Hi!
On 6 Feb., 20:40, Julian Bond <julian_b...@voidstar.com> wrote:
> J. Trent Adams <jtrentad
...@gmail.com> Wed, 6 Feb 2008 11:04:12
> >Anyone have any objection to my going through and breaking out each
> >suggested Use Case as a separate page as a hierarchy under the current
> >single page?
> >My thinking here is that the current page becomes a Table of Contents
> >describing the overall info, then linking to each of it's "Use Case"
> >children. These pages, then would describe a separate case.
> Go for it. One thought though, the big long list of pages on the main
> page is going to become unmanageable. Perhaps we need to break out
> groups of them into the associated Action group pages.
I would second that it should be separated. That way we can later more
easily decide which use cases to implement first and
link to them on a separate page. It's also easier then to annotate the
use cases with technical ideas.
Regarding the notion of the central server we also had some discussion
yesterday on Skype what I possibly
meant with that ;-) So my basic idea there was that it's a principle
like Open ID, you decide what your main provider
is and data gets stored there. But you can choose which one this is,
sort of making one social network your base. Of course you should be
able to move that data elsewhere if you for some reason do not like
the network you are on anymore.
There were different voices aswell though, like Josh Patterson who
preferred a just a global index (service catalog)

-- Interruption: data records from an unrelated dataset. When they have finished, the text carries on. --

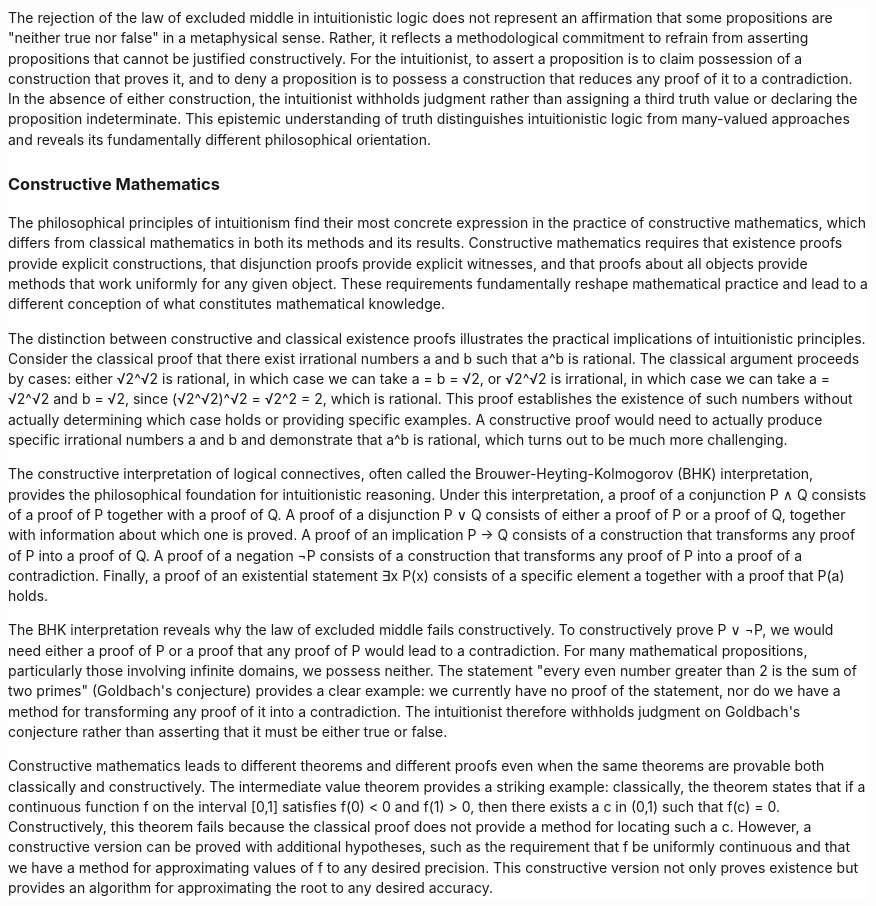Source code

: The rejection of the law of excluded middle in intuitionistic logic does not represent an affirmation that some propositions are "neither true nor false" in a metaphysical sense. Rather, it reflects a methodological commitment to refrain from asserting propositions that cannot be justified constructively. For the intuitionist, to assert a proposition is to claim possession of a construction that proves it, and to deny a proposition is to possess a construction that reduces any proof of it to a contradiction. In the absence of either construction, the intuitionist withholds judgment rather than assigning a third truth value or declaring the proposition indeterminate. This epistemic understanding of truth distinguishes intuitionistic logic from many-valued approaches and reveals its fundamentally different philosophical orientation.

### Constructive Mathematics

The philosophical principles of intuitionism find their most concrete expression in the practice of constructive mathematics, which differs from classical mathematics in both its methods and its results. Constructive mathematics requires that existence proofs provide explicit constructions, that disjunction proofs provide explicit witnesses, and that proofs about all objects provide methods that work uniformly for any given object. These requirements fundamentally reshape mathematical practice and lead to a different conception of what constitutes mathematical knowledge.

The distinction between constructive and classical existence proofs illustrates the practical implications of intuitionistic principles. Consider the classical proof that there exist irrational numbers a and b such that a^b is rational. The classical argument proceeds by cases: either √2^√2 is rational, in which case we can take a = b = √2, or √2^√2 is irrational, in which case we can take a = √2^√2 and b = √2, since (√2^√2)^√2 = √2^2 = 2, which is rational. This proof establishes the existence of such numbers without actually determining which case holds or providing specific examples. A constructive proof would need to actually produce specific irrational numbers a and b and demonstrate that a^b is rational, which turns out to be much more challenging.

The constructive interpretation of logical connectives, often called the Brouwer-Heyting-Kolmogorov (BHK) interpretation, provides the philosophical foundation for intuitionistic reasoning. Under this interpretation, a proof of a conjunction P ∧ Q consists of a proof of P together with a proof of Q. A proof of a disjunction P ∨ Q consists of either a proof of P or a proof of Q, together with information about which one is proved. A proof of an implication P → Q consists of a construction that transforms any proof of P into a proof of Q. A proof of a negation ¬P consists of a construction that transforms any proof of P into a proof of a contradiction. Finally, a proof of an existential statement ∃x P(x) consists of a specific element a together with a proof that P(a) holds.

The BHK interpretation reveals why the law of excluded middle fails constructively. To constructively prove P ∨ ¬P, we would need either a proof of P or a proof that any proof of P would lead to a contradiction. For many mathematical propositions, particularly those involving infinite domains, we possess neither. The statement "every even number greater than 2 is the sum of two primes" (Goldbach's conjecture) provides a clear example: we currently have no proof of the statement, nor do we have a method for transforming any proof of it into a contradiction. The intuitionist therefore withholds judgment on Goldbach's conjecture rather than asserting that it must be either true or false.

Constructive mathematics leads to different theorems and different proofs even when the same theorems are provable both classically and constructively. The intermediate value theorem provides a striking example: classically, the theorem states that if a continuous function f on the interval [0,1] satisfies f(0) < 0 and f(1) > 0, then there exists a c in (0,1) such that f(c) = 0. Constructively, this theorem fails because the classical proof does not provide a method for locating such a c. However, a constructive version can be proved with additional hypotheses, such as the requirement that f be uniformly continuous and that we have a method for approximating values of f to any desired precision. This constructive version not only proves existence but provides an algorithm for approximating the root to any desired accuracy.
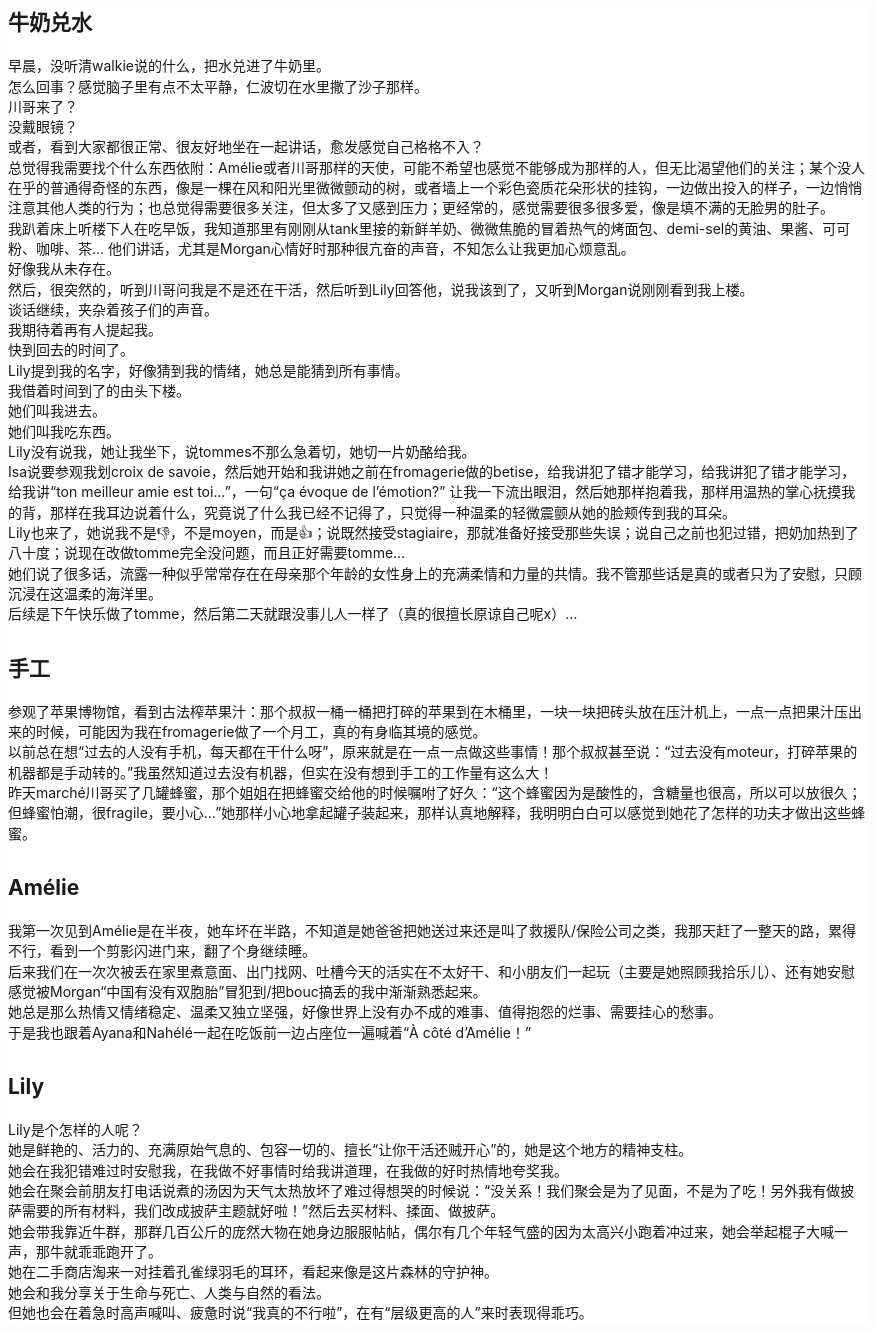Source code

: ## 牛奶兑水
早晨，没听清walkie说的什么，把水兑进了牛奶里。  
怎么回事？感觉脑子里有点不太平静，仁波切在水里撒了沙子那样。  
川哥来了？  
没戴眼镜？  
或者，看到大家都很正常、很友好地坐在一起讲话，愈发感觉自己格格不入？  
总觉得我需要找个什么东西依附：Amélie或者川哥那样的天使，可能不希望也感觉不能够成为那样的人，但无比渴望他们的关注；某个没人在乎的普通得奇怪的东西，像是一棵在风和阳光里微微颤动的树，或者墙上一个彩色瓷质花朵形状的挂钩，一边做出投入的样子，一边悄悄注意其他人类的行为；也总觉得需要很多关注，但太多了又感到压力；更经常的，感觉需要很多很多爱，像是填不满的无脸男的肚子。  
我趴着床上听楼下人在吃早饭，我知道那里有刚刚从tank里接的新鲜羊奶、微微焦脆的冒着热气的烤面包、demi-sel的黄油、果酱、可可粉、咖啡、茶… 他们讲话，尤其是Morgan心情好时那种很亢奋的声音，不知怎么让我更加心烦意乱。  
好像我从未存在。  
然后，很突然的，听到川哥问我是不是还在干活，然后听到Lily回答他，说我该到了，又听到Morgan说刚刚看到我上楼。  
谈话继续，夹杂着孩子们的声音。  
我期待着再有人提起我。  
快到回去的时间了。  
Lily提到我的名字，好像猜到我的情绪，她总是能猜到所有事情。  
我借着时间到了的由头下楼。  
她们叫我进去。  
她们叫我吃东西。  
Lily没有说我，她让我坐下，说tommes不那么急着切，她切一片奶酪给我。  
Isa说要参观我划croix de savoie，然后她开始和我讲她之前在fromagerie做的betise，给我讲犯了错才能学习，给我讲犯了错才能学习，给我讲“ton meilleur amie est toi…”，一句“ça évoque de l’émotion?” 让我一下流出眼泪，然后她那样抱着我，那样用温热的掌心抚摸我的背，那样在我耳边说着什么，究竟说了什么我已经不记得了，只觉得一种温柔的轻微震颤从她的脸颊传到我的耳朵。  
Lily也来了，她说我不是👎，不是moyen，而是👍；说既然接受stagiaire，那就准备好接受那些失误；说自己之前也犯过错，把奶加热到了八十度；说现在改做tomme完全没问题，而且正好需要tomme…  
她们说了很多话，流露一种似乎常常存在在母亲那个年龄的女性身上的充满柔情和力量的共情。我不管那些话是真的或者只为了安慰，只顾沉浸在这温柔的海洋里。  
后续是下午快乐做了tomme，然后第二天就跟没事儿人一样了（真的很擅长原谅自己呢x）…

## 手工
参观了苹果博物馆，看到古法榨苹果汁：那个叔叔一桶一桶把打碎的苹果到在木桶里，一块一块把砖头放在压汁机上，一点一点把果汁压出来的时候，可能因为我在fromagerie做了一个月工，真的有身临其境的感觉。  
以前总在想“过去的人没有手机，每天都在干什么呀”，原来就是在一点一点做这些事情！那个叔叔甚至说：“过去没有moteur，打碎苹果的机器都是手动转的。”我虽然知道过去没有机器，但实在没有想到手工的工作量有这么大！  
昨天marché川哥买了几罐蜂蜜，那个姐姐在把蜂蜜交给他的时候嘱咐了好久：“这个蜂蜜因为是酸性的，含糖量也很高，所以可以放很久；但蜂蜜怕潮，很fragile，要小心…”她那样小心地拿起罐子装起来，那样认真地解释，我明明白白可以感觉到她花了怎样的功夫才做出这些蜂蜜。  

## Amélie
我第一次见到Amélie是在半夜，她车坏在半路，不知道是她爸爸把她送过来还是叫了救援队/保险公司之类，我那天赶了一整天的路，累得不行，看到一个剪影闪进门来，翻了个身继续睡。  
后来我们在一次次被丢在家里煮意面、出门找网、吐槽今天的活实在不太好干、和小朋友们一起玩（主要是她照顾我拾乐儿）、还有她安慰感觉被Morgan“中国有没有双胞胎”冒犯到/把bouc搞丢的我中渐渐熟悉起来。  
她总是那么热情又情绪稳定、温柔又独立坚强，好像世界上没有办不成的难事、值得抱怨的烂事、需要挂心的愁事。  
于是我也跟着Ayana和Nahélé一起在吃饭前一边占座位一遍喊着“À côté d’Amélie！”

## Lily
Lily是个怎样的人呢？  
她是鲜艳的、活力的、充满原始气息的、包容一切的、擅长“让你干活还贼开心”的，她是这个地方的精神支柱。  
她会在我犯错难过时安慰我，在我做不好事情时给我讲道理，在我做的好时热情地夸奖我。  
她会在聚会前朋友打电话说煮的汤因为天气太热放坏了难过得想哭的时候说：“没关系！我们聚会是为了见面，不是为了吃！另外我有做披萨需要的所有材料，我们改成披萨主题就好啦！”然后去买材料、揉面、做披萨。  
她会带我靠近牛群，那群几百公斤的庞然大物在她身边服服帖帖，偶尔有几个年轻气盛的因为太高兴小跑着冲过来，她会举起棍子大喊一声，那牛就乖乖跑开了。  
她在二手商店淘来一对挂着孔雀绿羽毛的耳环，看起来像是这片森林的守护神。  
她会和我分享关于生命与死亡、人类与自然的看法。  
但她也会在着急时高声喊叫、疲惫时说“我真的不行啦”，在有“层级更高的人”来时表现得乖巧。
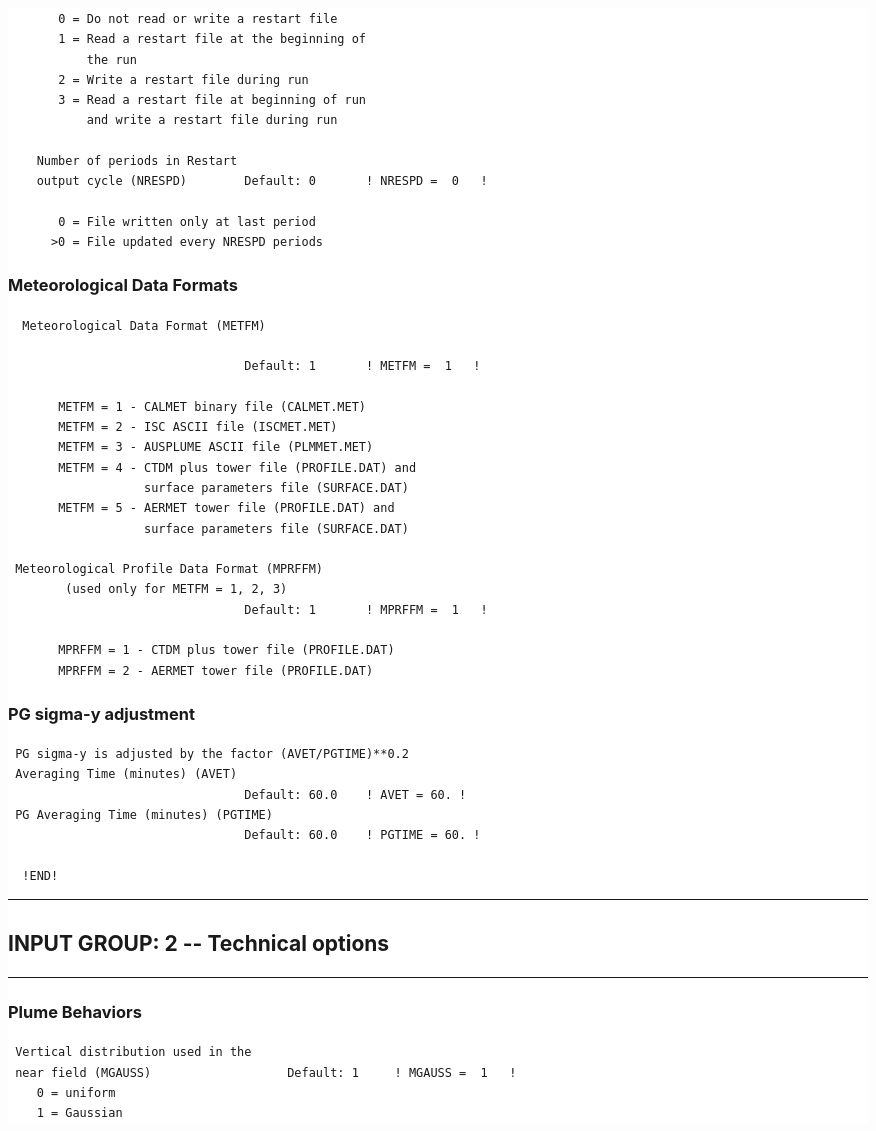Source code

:            0 = Do not read or write a restart file
           1 = Read a restart file at the beginning of
               the run
           2 = Write a restart file during run
           3 = Read a restart file at beginning of run
               and write a restart file during run

        Number of periods in Restart
        output cycle (NRESPD)        Default: 0       ! NRESPD =  0   !

           0 = File written only at last period
          >0 = File updated every NRESPD periods

### Meteorological Data Formats
      Meteorological Data Format (METFM)

                                     Default: 1       ! METFM =  1   !

           METFM = 1 - CALMET binary file (CALMET.MET)
           METFM = 2 - ISC ASCII file (ISCMET.MET)
           METFM = 3 - AUSPLUME ASCII file (PLMMET.MET)
           METFM = 4 - CTDM plus tower file (PROFILE.DAT) and
                       surface parameters file (SURFACE.DAT)
           METFM = 5 - AERMET tower file (PROFILE.DAT) and
                       surface parameters file (SURFACE.DAT)

     Meteorological Profile Data Format (MPRFFM)
            (used only for METFM = 1, 2, 3)
                                     Default: 1       ! MPRFFM =  1   !

           MPRFFM = 1 - CTDM plus tower file (PROFILE.DAT)
           MPRFFM = 2 - AERMET tower file (PROFILE.DAT)

### PG sigma-y adjustment
     PG sigma-y is adjusted by the factor (AVET/PGTIME)**0.2
     Averaging Time (minutes) (AVET)
                                     Default: 60.0    ! AVET = 60. !
     PG Averaging Time (minutes) (PGTIME)
                                     Default: 60.0    ! PGTIME = 60. !

      !END!


-------------------------------------------------------------------------------

## INPUT GROUP: 2 -- Technical options
--------------

### Plume Behaviors
     Vertical distribution used in the
     near field (MGAUSS)                   Default: 1     ! MGAUSS =  1   !
        0 = uniform
        1 = Gaussian
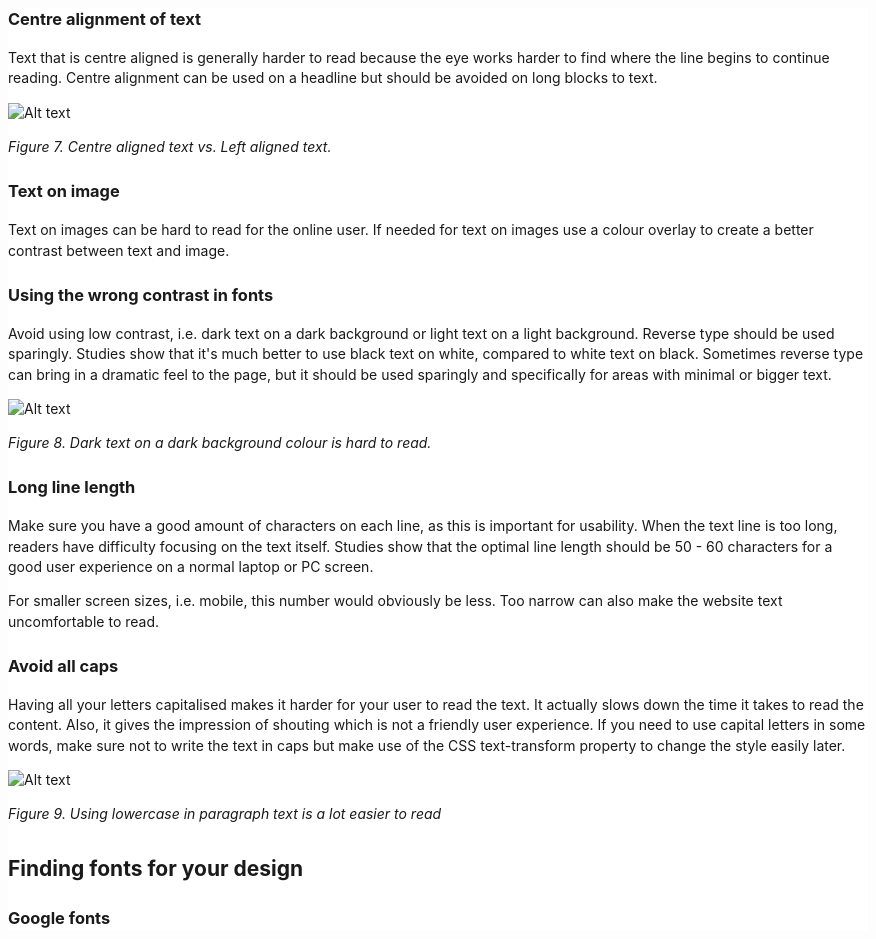 ### Centre alignment of text 

Text that is centre aligned is generally harder to read because the eye works harder to find where the line begins to continue reading. Centre alignment can be used on a headline but should be avoided on long blocks to text.  

![Alt text](https://assets.digitalocean.com/articles/alligator/boo.svg "a title")

_Figure 7. Centre aligned text vs. Left aligned text._

### Text on image 

Text on images can be hard to read for the online user. If needed for text on images use a colour overlay to create a better contrast between text and image. 

### Using the wrong contrast in fonts  

Avoid using low contrast, i.e. dark text on a dark background or light text on a light background. Reverse type should be used sparingly. Studies show that it's much better to use black text on white, compared to white text on black. Sometimes reverse type can bring in a dramatic feel to the page, but it should be used sparingly and specifically for areas with minimal or bigger text. 

![Alt text](https://assets.digitalocean.com/articles/alligator/boo.svg "a title")

_Figure 8. Dark text on a dark background colour is hard to read._

### Long line length   

Make sure you have a good amount of characters on each line, as this is important for usability. When the text line is too long, readers have difficulty focusing on the text itself. Studies show that the optimal line length should be 50 - 60 characters for a good user experience on a normal laptop or PC screen. 
 
For smaller screen sizes, i.e. mobile, this number would obviously be less. Too narrow can also make the website text uncomfortable to read. 

### Avoid all caps  

Having all your letters capitalised makes it harder for your user to read the text. It actually slows down the time it takes to read the content. Also, it gives the impression of shouting which is not a friendly user experience. If you need to use capital letters in some words, make sure not to write the text in caps but make use of the CSS text-transform property to change the style easily later.  

![Alt text](https://assets.digitalocean.com/articles/alligator/boo.svg "a title")

_Figure 9. Using lowercase in paragraph text is a lot easier to read_

## Finding fonts for your design 

### Google fonts  
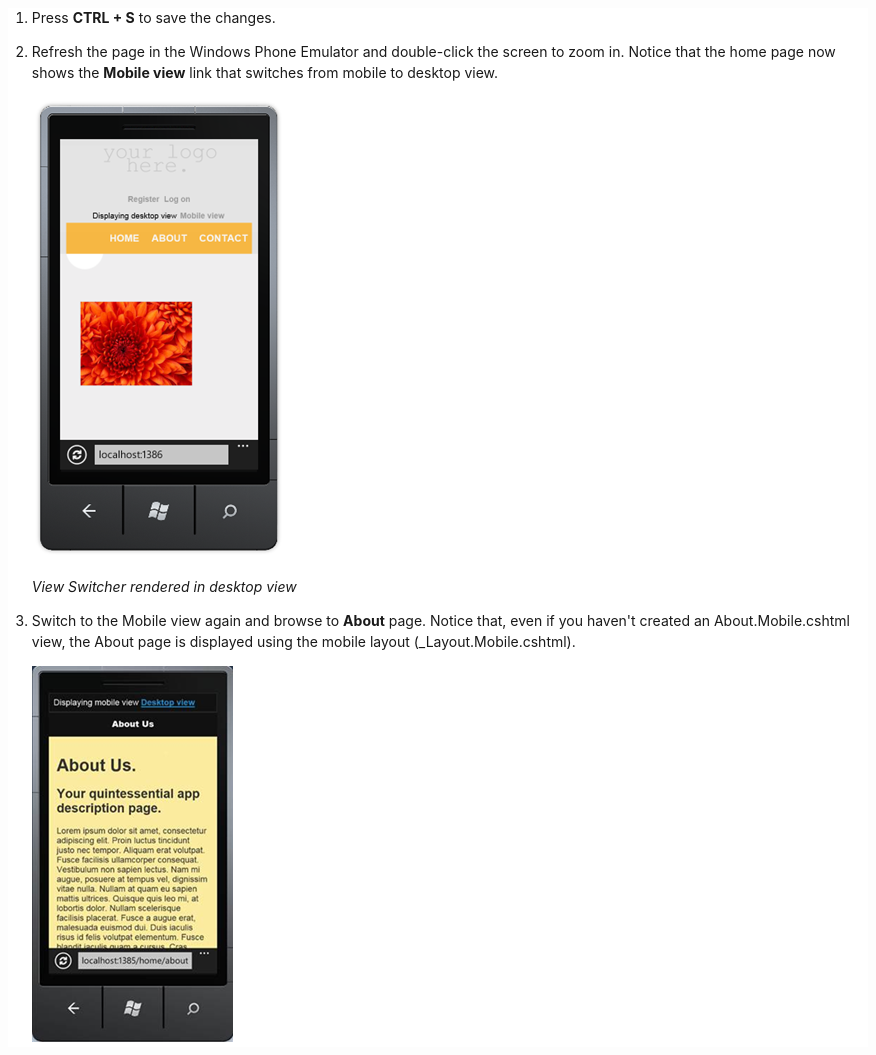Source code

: 1. Press **CTRL + S** to save the changes.

1. Refresh the page in the Windows Phone Emulator and double-click the screen to zoom in. Notice that the home page now shows the **Mobile view** link that switches from mobile to desktop view.

 	![View Switcher rendered in desktop view](./images/View-Switcher-rendered-in-desktop-view.png?raw=true "View Switcher rendered in desktop view")
 
	_View Switcher rendered in desktop view_

1. Switch to the Mobile view again and browse to **About** page. Notice that, even if you haven't created an About.Mobile.cshtml view, the About page is displayed using the mobile layout (_Layout.Mobile.cshtml). 

 	![About page](./images/About-page.png?raw=true "About page")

which just points to the services you have. Thus every service which
needs data about you (e.g. your social graph) would query all those
other services and merge the data together. This might or might not be
cached, this is implementation specific.
Now I didn't have time to think about the implications of such an
approach and what it would mean to the usecases. But maybe I am alone
with my ideas of what should be done anyway and that's why I think we
first need some process in that area before thinking about
implementations.
Thus I think the technical ideas on how to implement it should be
removed from the use cases. This might also free us maybe from
limitations of thinking. After having choosen some use cases to
implement we can look out for the best technical solutions for them.
As there also seems to be some confusion about what DP actually means
to everybody we also should get clear about this first. The video is a
good thing to start and if everybody can produce any media explaining
what he/she thinks it is about than this might help, too. Additionally
it would be good if the companies in here can chime in if some use
cases turn out to never work for them or where we might need to think
about business implications a bit more.
-- Christian
PS: Tao Takashi and Christian Scholz are here interchangeable. It just
happened that I created a gmail account for my Second Life self (Tao)
and then used that as main account for all my Google stuff as you
cannot simply change users with Google (some DP problem aswell maybe).
But I might use a second browser now to get the names right. Just
wanted to clear this up shoud any confusion come out of this.
PPS: We also had very similar discussions about DP, multiple
identities, privacy etc. in Second Life regarding virtual worlds
interoperability. I might sum this up in some blog post soon.